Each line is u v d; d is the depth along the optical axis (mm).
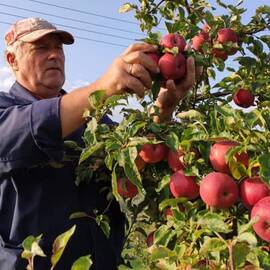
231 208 762
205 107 1175
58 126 863
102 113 848
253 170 743
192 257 673
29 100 1139
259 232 679
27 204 996
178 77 919
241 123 753
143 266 714
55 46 1194
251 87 1155
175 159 817
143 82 851
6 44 1235
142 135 844
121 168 880
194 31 1081
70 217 961
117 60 855
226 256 652
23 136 872
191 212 774
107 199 1028
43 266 967
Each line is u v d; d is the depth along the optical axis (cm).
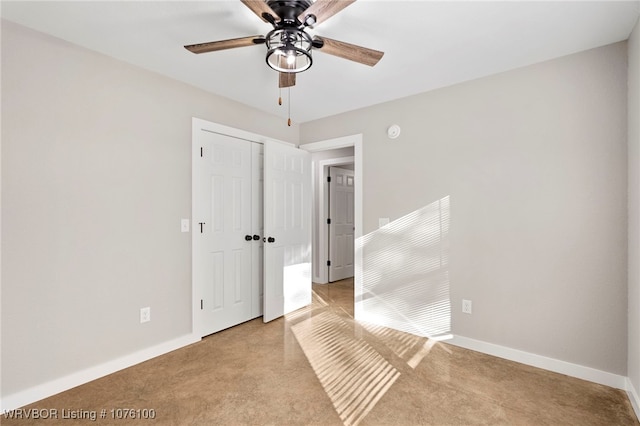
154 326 252
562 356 227
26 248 190
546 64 233
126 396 198
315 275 516
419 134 295
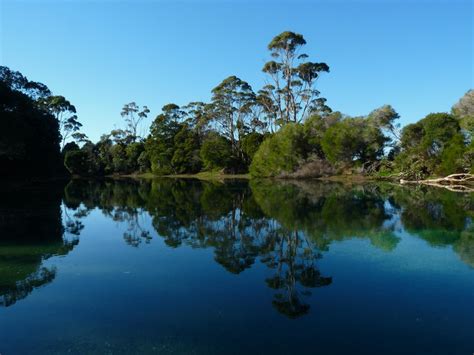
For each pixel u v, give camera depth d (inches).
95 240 441.7
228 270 320.2
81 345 195.0
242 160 2436.0
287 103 2132.1
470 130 1217.4
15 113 1256.8
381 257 356.5
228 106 2374.5
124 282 290.2
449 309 236.8
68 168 2652.6
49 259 357.1
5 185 1347.2
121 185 1530.5
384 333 205.9
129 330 210.7
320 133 1651.1
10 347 194.1
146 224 548.4
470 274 304.5
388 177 1422.2
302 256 363.3
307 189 1115.3
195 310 236.4
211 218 596.7
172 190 1202.0
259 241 429.7
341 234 461.7
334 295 261.1
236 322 219.8
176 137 2701.8
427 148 1325.0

---*---

● Exercise directions: A single figure is the whole answer here: the number of lines in the records above that include "depth".

● Finished task: 3